The Congress-suggested cut in US aid to Pakistan "was a reflection of the mood of these think tanks only", he added.

The senior Pakistani journalist added said that when he had visited the US last year, he met officials from four major think tanks and all them were supporting Musharraf and had little interest in Nawaz Sharif and Benazir Bhutto.

But when he visited this year, the situation was "different".

"All the think tanks seemed very critical of General Musharraf. The State Department and Pentagon are supporting Musharraf but the think tanks have moved away from him.

Now they are talking about a post-Musharraf period and think that he is history," the Daily Times quoted its Editor Najam Sethi as saying in an interview with PTV on Monday evening.

Sethi said that American think tanks were concerned that Musharraf had not put a system in place in Pakistan that would ensure the continuity of his good works when he is no longer in power.

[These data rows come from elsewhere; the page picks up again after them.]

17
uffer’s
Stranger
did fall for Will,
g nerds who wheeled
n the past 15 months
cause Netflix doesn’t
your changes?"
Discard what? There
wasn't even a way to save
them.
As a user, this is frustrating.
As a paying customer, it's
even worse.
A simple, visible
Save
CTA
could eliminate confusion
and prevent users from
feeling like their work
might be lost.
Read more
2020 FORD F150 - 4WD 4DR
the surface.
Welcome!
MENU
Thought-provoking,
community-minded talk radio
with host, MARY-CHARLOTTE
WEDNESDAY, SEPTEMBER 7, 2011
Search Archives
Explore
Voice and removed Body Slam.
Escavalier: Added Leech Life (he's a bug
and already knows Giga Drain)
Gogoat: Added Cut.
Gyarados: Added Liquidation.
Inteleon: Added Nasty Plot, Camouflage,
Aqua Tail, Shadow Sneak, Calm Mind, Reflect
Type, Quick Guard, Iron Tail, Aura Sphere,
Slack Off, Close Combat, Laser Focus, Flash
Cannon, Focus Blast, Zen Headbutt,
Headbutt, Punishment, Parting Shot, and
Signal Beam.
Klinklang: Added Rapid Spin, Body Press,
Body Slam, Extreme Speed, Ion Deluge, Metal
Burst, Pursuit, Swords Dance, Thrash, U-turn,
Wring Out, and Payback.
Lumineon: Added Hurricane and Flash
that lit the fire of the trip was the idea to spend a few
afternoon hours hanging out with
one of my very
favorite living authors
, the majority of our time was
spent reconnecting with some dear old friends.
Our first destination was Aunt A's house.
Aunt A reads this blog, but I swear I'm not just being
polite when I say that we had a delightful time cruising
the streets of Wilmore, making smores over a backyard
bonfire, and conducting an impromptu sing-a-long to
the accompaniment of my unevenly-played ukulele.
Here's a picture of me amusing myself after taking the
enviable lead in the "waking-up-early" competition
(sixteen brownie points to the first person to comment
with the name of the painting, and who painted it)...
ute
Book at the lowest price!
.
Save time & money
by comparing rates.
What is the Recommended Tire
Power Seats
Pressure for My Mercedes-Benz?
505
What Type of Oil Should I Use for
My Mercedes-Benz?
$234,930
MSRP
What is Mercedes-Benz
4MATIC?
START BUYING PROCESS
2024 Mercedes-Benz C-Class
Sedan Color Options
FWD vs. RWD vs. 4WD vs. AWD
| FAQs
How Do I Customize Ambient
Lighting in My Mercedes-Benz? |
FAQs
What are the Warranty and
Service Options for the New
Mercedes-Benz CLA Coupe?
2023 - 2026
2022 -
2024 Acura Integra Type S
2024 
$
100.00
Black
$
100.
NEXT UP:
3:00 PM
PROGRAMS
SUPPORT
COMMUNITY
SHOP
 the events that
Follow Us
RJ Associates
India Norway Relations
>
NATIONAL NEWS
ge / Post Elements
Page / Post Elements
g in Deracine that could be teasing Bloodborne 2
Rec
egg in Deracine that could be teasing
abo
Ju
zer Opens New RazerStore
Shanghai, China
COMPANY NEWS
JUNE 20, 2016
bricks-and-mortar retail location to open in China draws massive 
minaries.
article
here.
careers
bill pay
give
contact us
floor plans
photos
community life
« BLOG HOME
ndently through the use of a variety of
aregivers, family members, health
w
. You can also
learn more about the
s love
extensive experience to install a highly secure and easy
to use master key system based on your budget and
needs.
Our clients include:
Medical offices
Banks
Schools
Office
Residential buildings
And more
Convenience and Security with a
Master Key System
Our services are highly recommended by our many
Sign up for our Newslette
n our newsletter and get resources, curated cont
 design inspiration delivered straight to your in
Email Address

The US think tanks feared that if something happened to Musharraf, who has already been the target of several assassination attempts, or there is a crisis of legitimacy surrounding his position, "then there would be no political system in place to continue Musharraf's good work", said Sethi.

Suggesting that Washington was moving closer to New Delhi as compared to Islamabad, Sethi said: "The US is not concerned about who is getting powerful and it only watches its own interest. Now it is moving towards a strategic relationship with India over the head of Pakistan."

Good relations between India and Pakistan were more in the latter's interest than the former, he said and added: "At the end of the day, it is Pakistan that has suffered in all conflicts."